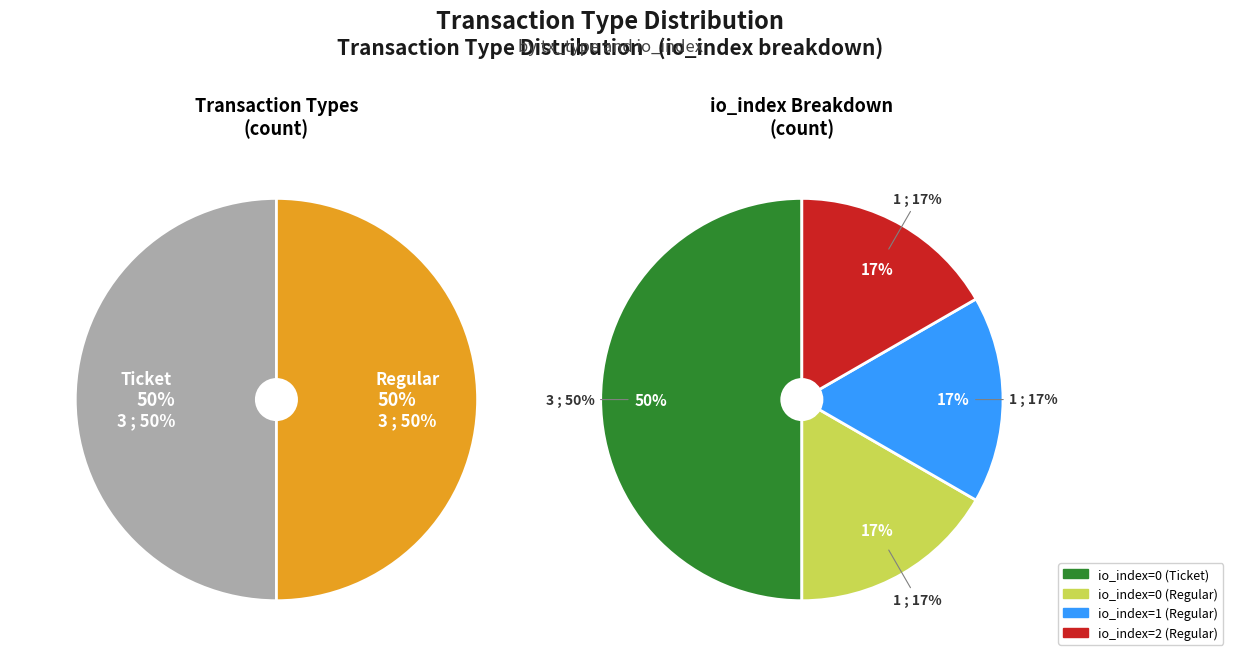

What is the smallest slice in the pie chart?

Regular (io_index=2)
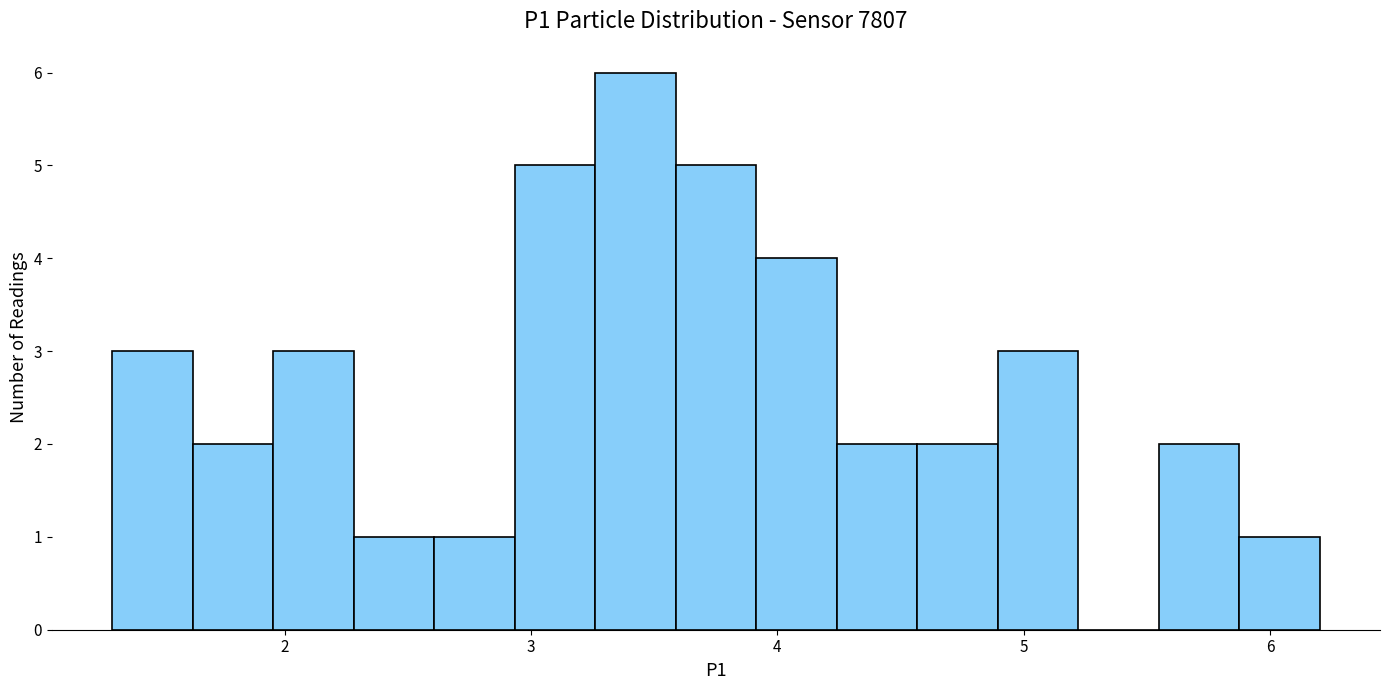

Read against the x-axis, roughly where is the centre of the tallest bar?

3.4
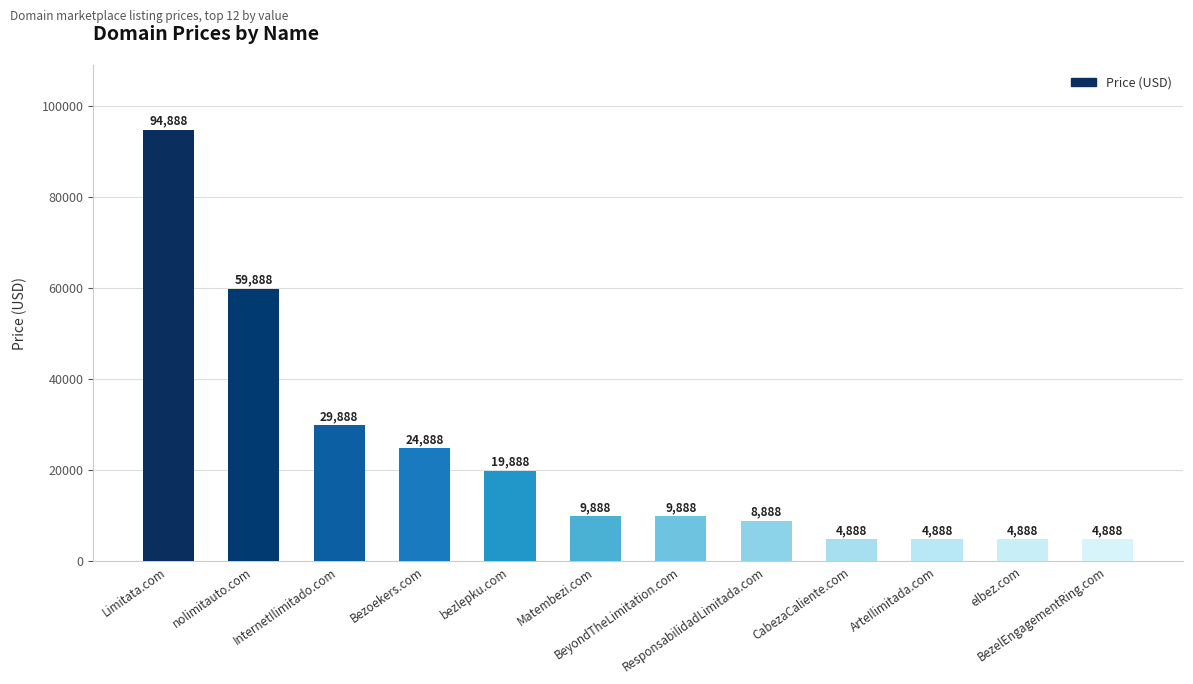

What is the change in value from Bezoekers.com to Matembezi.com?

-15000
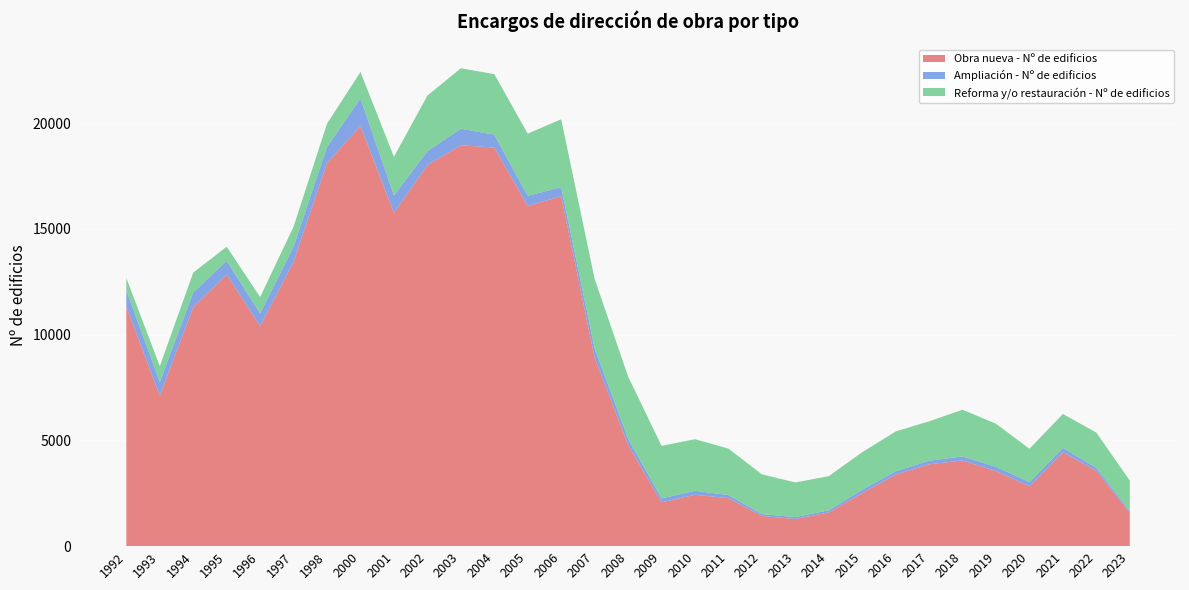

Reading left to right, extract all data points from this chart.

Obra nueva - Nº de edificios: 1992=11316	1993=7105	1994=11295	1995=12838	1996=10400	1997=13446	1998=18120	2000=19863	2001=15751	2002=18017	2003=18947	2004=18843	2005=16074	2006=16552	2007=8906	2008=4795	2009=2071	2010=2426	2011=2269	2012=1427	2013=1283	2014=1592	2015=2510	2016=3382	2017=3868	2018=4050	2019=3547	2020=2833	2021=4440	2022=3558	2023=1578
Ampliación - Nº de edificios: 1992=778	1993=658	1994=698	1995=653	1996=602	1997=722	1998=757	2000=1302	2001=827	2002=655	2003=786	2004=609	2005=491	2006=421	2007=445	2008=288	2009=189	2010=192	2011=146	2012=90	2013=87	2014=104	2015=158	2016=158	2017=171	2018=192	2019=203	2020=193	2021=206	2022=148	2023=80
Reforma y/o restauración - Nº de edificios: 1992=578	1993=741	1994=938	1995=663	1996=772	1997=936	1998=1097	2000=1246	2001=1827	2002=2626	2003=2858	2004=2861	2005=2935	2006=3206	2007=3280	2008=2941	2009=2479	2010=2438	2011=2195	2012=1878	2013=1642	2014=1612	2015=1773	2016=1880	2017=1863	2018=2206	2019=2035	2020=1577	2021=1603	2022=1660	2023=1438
────
-- What to work on --
In the listing above, reproduce the stretch from the line containing "What is the change" through the line containing "Reading left to", substituting "list" for "extract" and leaving everything else as it is. Omit the picture placeholders from your answer.

-- Response area --
What is the change in value from Bezoekers.com to Matembezi.com?

-15000

Reading left to right, list all data points from this chart.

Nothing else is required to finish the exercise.